I hurl the glass at him from halfway across the room. It’s a shame he closes the door too soon. Cocking my head to the side, I admire the way the shattered glass catches the morning light that cascades through the large bay window behind me.
“Told you.” It’s Sky’s muffled voice on the opposite side of the door.
“Shut up,” Luc retorts.
Since the walls are swan-feather thin, it’s easy to pick up on their argument. I press my ear to the crack in the door to catch tail feathers of the discussion.
“Where you off to now?” Sky asks, casual voice curious. I can imagine him propped up against the hallway wall, cutting an apple or something. Other than brief trips to the bathroom and to get food, he’s been stationed outside my door since they brought me here.
It was a good plan…to come here. I’ll give Luc that much. Secluded. Off the Family radar. No records. Still, I believe we’re just killing time before Force finds us. According to Sky’s contacts, my father has been on the prowl, asking questions and pouring over Aviary data to find me.
Luc has no contacts anymore.
“None of your business,” Luc barks.
“Touchy, touchy,” Sky mocks, the grin in his voice more than apparent.
On my way to the window ledge, I trip on my ruffled skirt, thudding to the floor. I don’t know
why I bother with this charade of the peasant-blouse sleeves and a skirt that hides my ankles. My hope was to pick up the scraps of my old life. Somehow stitch them together.
A tap on the door. “You okay, Ser?”
“Fine, Sky. Just fine.”
“No, you’re not.”
I growl under my breath. He’s right. He’s always right. But I’m still not ready to see him yet.
“You’re being a child,” Sky adds, familiar aggravation steeped in his voice.
“I know,” I call before dropping onto the window ledge and surveying the snow-scribbled landscape.
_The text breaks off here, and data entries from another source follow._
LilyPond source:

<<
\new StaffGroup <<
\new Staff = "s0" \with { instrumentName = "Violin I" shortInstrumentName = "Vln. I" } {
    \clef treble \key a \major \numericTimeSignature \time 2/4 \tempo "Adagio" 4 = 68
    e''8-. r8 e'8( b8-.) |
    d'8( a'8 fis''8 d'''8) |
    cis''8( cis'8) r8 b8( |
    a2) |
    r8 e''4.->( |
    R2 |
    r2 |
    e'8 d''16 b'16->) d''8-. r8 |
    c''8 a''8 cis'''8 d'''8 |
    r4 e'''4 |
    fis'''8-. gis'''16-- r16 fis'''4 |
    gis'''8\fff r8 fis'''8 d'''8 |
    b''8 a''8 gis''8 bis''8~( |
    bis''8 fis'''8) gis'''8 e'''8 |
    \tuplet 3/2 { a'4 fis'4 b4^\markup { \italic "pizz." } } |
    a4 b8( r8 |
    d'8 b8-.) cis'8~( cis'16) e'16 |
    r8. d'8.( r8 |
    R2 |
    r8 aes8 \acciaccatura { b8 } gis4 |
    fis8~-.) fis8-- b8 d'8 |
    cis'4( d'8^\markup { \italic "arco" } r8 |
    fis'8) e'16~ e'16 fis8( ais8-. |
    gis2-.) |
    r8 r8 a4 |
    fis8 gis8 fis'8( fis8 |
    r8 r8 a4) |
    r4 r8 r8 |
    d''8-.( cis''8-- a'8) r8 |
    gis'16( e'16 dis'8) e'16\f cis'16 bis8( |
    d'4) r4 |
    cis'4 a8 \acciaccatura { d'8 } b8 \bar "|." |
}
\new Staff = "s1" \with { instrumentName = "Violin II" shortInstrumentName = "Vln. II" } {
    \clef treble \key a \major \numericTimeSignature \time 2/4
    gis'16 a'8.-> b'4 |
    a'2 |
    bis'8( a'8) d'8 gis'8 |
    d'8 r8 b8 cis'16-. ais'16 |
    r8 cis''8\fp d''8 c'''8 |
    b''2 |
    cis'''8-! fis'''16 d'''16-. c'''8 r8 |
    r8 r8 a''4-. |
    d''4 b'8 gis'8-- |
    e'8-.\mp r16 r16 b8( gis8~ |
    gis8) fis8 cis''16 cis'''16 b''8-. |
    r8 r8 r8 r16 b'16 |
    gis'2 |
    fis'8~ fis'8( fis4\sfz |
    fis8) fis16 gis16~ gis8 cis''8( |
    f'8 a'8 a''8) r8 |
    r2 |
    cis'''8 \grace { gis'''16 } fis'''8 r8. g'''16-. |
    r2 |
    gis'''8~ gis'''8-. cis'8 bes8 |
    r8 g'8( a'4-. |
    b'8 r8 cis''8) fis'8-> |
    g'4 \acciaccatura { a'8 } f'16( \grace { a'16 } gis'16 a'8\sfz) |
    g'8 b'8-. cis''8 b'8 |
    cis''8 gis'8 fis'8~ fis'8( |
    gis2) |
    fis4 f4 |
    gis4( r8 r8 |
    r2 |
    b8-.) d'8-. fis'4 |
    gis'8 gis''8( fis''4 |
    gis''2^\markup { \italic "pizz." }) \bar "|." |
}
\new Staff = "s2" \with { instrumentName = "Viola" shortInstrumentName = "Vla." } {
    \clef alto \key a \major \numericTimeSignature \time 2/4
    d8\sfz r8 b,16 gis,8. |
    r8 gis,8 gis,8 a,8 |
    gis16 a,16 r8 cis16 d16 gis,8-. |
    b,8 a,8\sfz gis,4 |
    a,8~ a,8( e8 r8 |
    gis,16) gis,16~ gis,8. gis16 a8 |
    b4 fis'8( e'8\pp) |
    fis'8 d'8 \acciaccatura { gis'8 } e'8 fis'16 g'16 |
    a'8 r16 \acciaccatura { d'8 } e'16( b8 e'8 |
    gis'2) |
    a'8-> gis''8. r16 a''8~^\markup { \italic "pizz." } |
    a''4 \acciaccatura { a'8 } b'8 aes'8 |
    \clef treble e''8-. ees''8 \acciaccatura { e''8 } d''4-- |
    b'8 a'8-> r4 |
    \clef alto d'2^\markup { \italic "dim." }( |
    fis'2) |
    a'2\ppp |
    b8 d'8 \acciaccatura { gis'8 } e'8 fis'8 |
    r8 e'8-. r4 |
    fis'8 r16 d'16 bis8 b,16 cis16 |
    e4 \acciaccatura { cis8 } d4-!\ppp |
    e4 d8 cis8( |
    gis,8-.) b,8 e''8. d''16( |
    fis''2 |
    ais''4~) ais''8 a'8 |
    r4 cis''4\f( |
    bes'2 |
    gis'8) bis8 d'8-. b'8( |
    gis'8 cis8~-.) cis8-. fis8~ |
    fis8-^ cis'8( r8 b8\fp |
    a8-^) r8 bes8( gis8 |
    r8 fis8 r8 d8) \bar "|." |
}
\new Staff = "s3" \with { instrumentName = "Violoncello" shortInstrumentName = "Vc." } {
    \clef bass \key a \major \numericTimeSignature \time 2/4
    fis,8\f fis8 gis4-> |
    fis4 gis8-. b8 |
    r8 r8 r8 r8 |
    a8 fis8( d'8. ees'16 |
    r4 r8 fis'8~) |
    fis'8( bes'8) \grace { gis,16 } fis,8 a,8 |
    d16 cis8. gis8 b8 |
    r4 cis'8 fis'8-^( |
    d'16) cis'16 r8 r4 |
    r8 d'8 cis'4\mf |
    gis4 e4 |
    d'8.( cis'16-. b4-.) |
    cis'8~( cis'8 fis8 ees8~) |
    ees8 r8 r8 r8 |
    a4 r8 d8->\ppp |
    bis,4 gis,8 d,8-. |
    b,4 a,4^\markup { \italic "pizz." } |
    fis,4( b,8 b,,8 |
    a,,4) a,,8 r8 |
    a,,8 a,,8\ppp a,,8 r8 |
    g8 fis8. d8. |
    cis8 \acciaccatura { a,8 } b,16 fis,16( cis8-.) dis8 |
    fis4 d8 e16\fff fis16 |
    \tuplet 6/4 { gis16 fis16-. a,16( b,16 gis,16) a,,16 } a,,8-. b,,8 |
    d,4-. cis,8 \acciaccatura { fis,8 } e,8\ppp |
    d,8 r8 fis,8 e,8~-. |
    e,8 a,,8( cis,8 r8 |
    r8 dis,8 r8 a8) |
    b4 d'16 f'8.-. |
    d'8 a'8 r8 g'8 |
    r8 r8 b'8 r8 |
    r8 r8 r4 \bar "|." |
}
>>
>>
Winter writes its own autograph on my heart. Thanks to Luc’s Immortal Treatment implant, the scar on my chest healed, but I still touch the place where Mockingbird sliced me. The memory is as cold as a water snake crawling across my skin. Still aches.
With all this glass around me and the moving-feather décor everywhere, I feel trapped in some enormous snow-stuffed glass globe. No surprise that Luc designed his winter retreat like the Aviary. Déjà vu stirs in every corner as I sit on the ledge before the window, observing the attached solar greenhouse that is filled with all sorts of exotic birds. Off to my left is a stunning view of the lake and the trees around it. But I’m not interested in the lake.